My first visit to the Islamic Centre of Quebec for Jumaah prayer was during a blizzard. New to winter in Quebec I didn’t have an understanding of terms like “more snow,” “less snow,” “freezing rain,” etc. To me it was all fun, a wonderful contrast to damp and dark London. So I took the bus. I figured out the change but when I waved my Montreal map with a large X marked on Grenet Street in Ville St Laurent at the driver, I think I startled him.
At that time terrorists were Irish, but Montreal’s bus drivers were uniquely Quebecois and their multicultural awareness was limited. Despite my smart shalwar qameez and my tuque turban—I even spoke French: “Excusez-moi est-ce cet autobus va á la mosque?”—he was very unfriendly, and told me angrily to get to the back of the bus. Fortunately a kind-hearted woman told me when my stop was approaching.

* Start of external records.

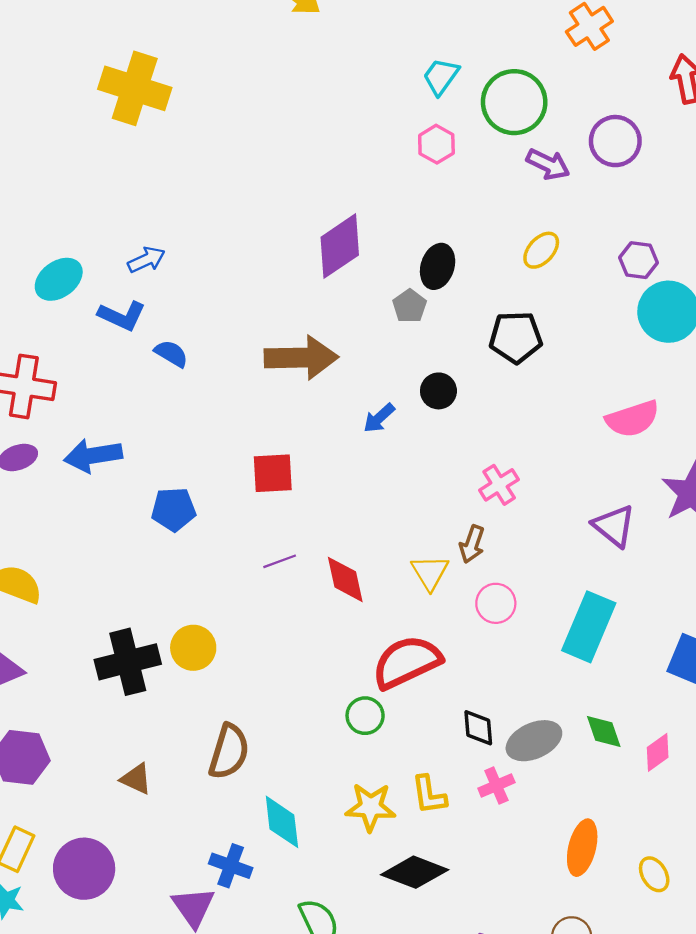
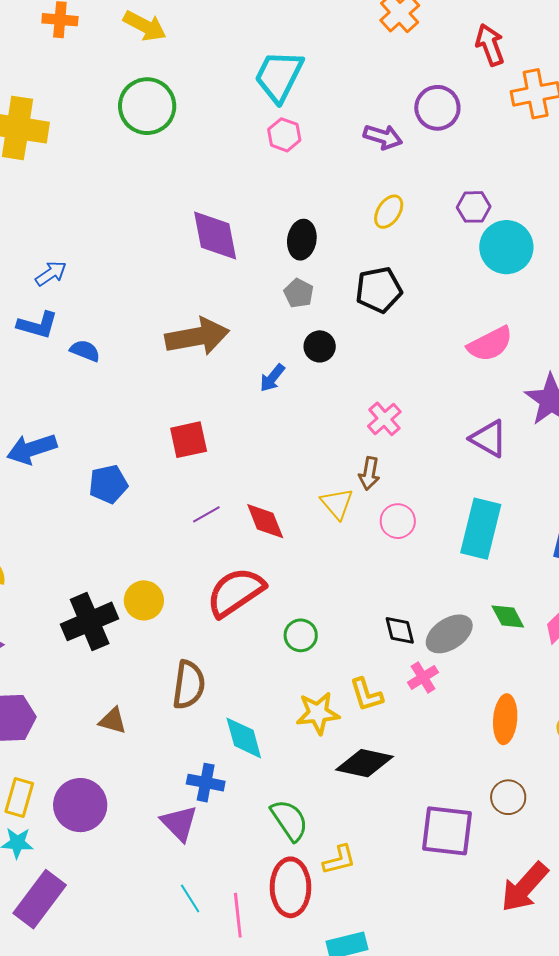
cyan trapezoid: (441, 76) -> (279, 76), size x1.6
green circle: (514, 102) -> (147, 106), moved
purple diamond: (340, 246) -> (215, 235), turned -58
gray pentagon: (410, 306) -> (299, 293), moved
red semicircle: (407, 662) -> (236, 592), moved

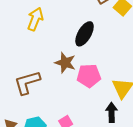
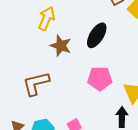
brown star: (65, 63) -> (61, 46), moved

In that incarnation, the Islamic Centre of Quebec, ICQ as it is still known, was a long, low building with a homemade minaret on top that looked like a dented crocus bulb. As women were not allowed through the front door—“AstaghfirAllah (Seek Forgiveness of Allah) sister”—I trudged through a snow bank to get round the back to a fire exit which had a “Ladies” decal on it. Someone had thoughtfully wedged a rubber slipper in it so we could get in.
Once inside, the familiar feel of wet carpeting under dry sock and a waft of curry and synthetic jasmine perfume assured me that I was in the right place. The few Muslim sisters that were there were mostly unresponsive to my enthusiastic Salaams and affectionate hand-clasping, kissing, etc. which I had learnt elsewhere. I thought I heard mumbled things about “Britishers,” although one did ask “Where you are from?” I realize now that my Turkish Neo Naqshbandi hybrid and their Learned-back-home Islam were diametrically opposed. For many of the women who had bravely come to this cold distant country, Islam was marriage, children, and martyrdom, with a bit of tajweed (reciting the Quran), and samosas on special occasions. Many of them stayed home not by choice but because they simply had no idea about the way this society functioned and had no contact with the people around them. If they spoke English, they did not speak French; they had no independent income and lived in apartment buildings in dangerous areas where you had better avoid your neighbours in case you got robbed.